Records from a data collection
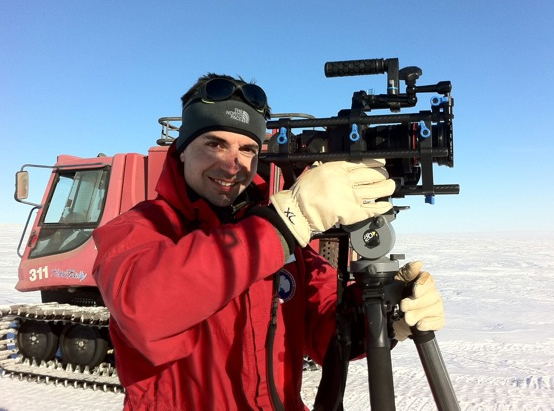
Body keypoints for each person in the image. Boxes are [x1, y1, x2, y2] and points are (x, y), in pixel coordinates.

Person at [92, 73, 445, 410]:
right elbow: (146, 307)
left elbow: (328, 331)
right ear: (182, 149)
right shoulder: (139, 228)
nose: (233, 165)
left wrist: (389, 316)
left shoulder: (284, 244)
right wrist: (287, 222)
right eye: (214, 144)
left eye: (247, 149)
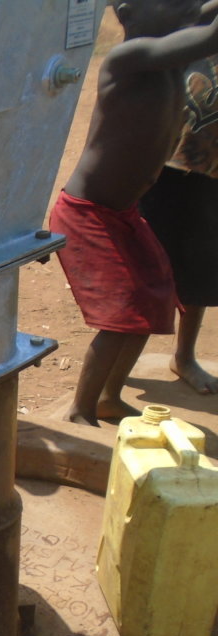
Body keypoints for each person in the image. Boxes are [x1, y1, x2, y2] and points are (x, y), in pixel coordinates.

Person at [50, 0, 218, 426]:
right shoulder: (128, 59)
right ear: (129, 14)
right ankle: (80, 409)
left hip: (122, 212)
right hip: (89, 213)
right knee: (122, 316)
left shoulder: (168, 64)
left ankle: (108, 397)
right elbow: (208, 33)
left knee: (152, 301)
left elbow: (199, 25)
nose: (187, 6)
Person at [139, 52, 218, 394]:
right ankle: (114, 367)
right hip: (163, 168)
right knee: (142, 267)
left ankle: (184, 357)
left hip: (211, 175)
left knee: (199, 265)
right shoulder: (190, 28)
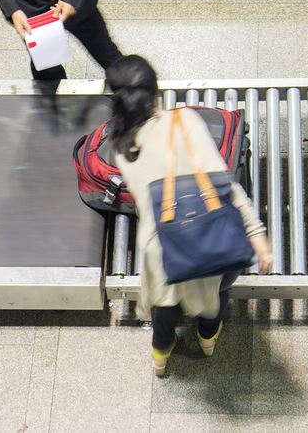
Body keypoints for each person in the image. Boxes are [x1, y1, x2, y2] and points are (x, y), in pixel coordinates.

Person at [106, 55, 273, 377]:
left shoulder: (121, 146)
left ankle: (160, 358)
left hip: (164, 246)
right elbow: (223, 185)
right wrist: (255, 232)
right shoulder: (185, 122)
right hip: (213, 237)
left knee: (165, 310)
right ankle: (207, 339)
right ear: (156, 91)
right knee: (217, 294)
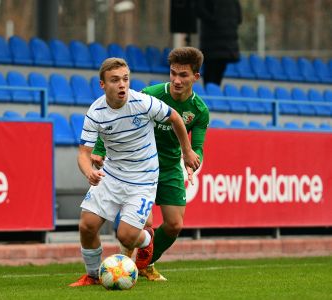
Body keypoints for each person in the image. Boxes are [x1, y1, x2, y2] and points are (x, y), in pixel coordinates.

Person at [69, 58, 199, 287]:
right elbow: (83, 153)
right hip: (111, 174)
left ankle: (147, 241)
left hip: (143, 178)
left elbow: (175, 118)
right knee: (86, 226)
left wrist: (186, 150)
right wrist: (89, 171)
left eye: (126, 79)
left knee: (126, 236)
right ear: (102, 84)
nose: (122, 85)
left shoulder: (143, 102)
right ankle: (92, 275)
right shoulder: (95, 112)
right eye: (115, 80)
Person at [197, 0, 242, 86]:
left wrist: (213, 20)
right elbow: (239, 19)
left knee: (209, 77)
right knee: (217, 76)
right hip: (228, 46)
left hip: (211, 45)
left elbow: (199, 11)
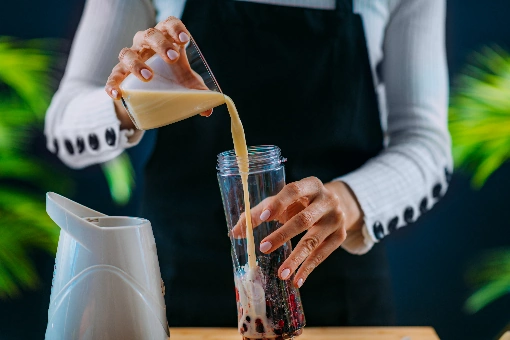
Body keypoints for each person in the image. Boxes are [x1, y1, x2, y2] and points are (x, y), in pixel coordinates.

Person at [45, 0, 451, 327]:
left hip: (332, 285)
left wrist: (347, 200)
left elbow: (425, 142)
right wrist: (133, 99)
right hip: (175, 280)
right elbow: (63, 121)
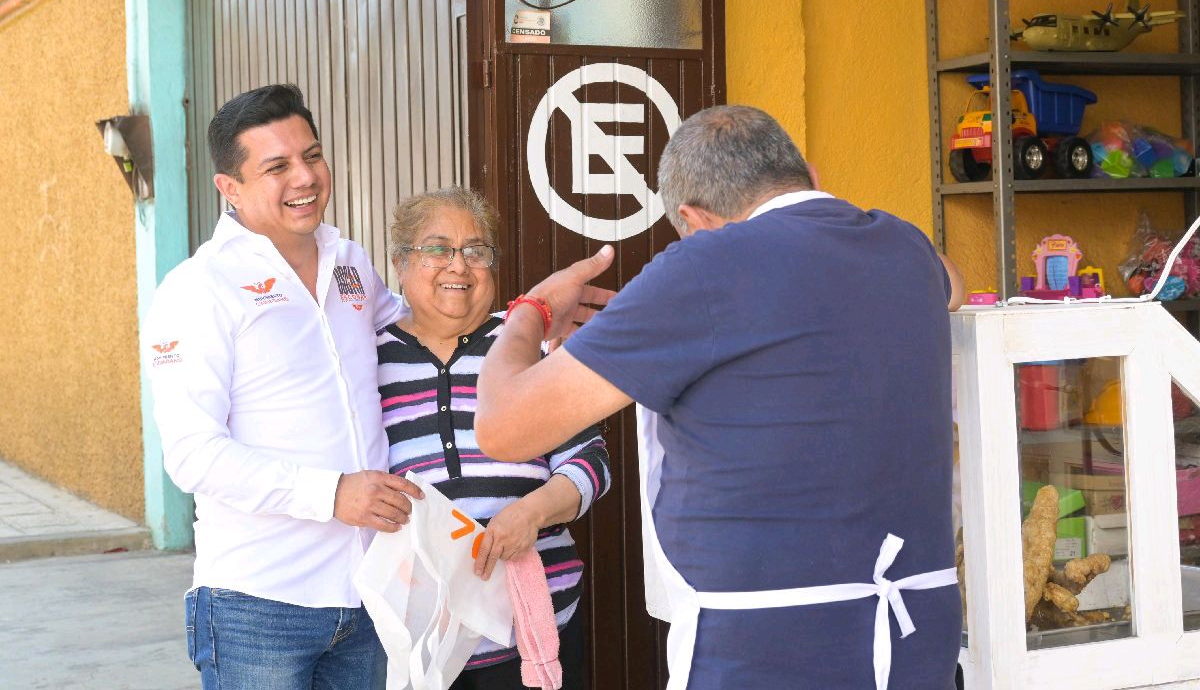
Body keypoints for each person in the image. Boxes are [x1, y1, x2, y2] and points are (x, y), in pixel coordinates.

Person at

» Work task
Would you please reproduce the entries above, starting at the line with "left ankle: (160, 358)" and stopping after the line with "right ear: (102, 84)"? Omit any pictures.

» Expected answer
left ankle: (160, 358)
left hip: (164, 246)
right elbow: (223, 185)
right wrist: (255, 232)
right shoulder: (185, 122)
right hip: (213, 237)
left knee: (165, 310)
right ankle: (207, 339)
right ear: (156, 91)
right knee: (217, 294)
Body keypoints for each person in the image. Boxes are [x1, y1, x2, y2] and points are (x, y), in pixel coordinates.

Person at [69, 58, 199, 287]:
right elbow: (83, 153)
right hip: (111, 174)
left ankle: (147, 241)
left hip: (143, 178)
left elbow: (175, 118)
right knee: (86, 226)
left wrist: (186, 150)
right wrist: (89, 171)
left eye: (126, 79)
left knee: (126, 236)
right ear: (102, 84)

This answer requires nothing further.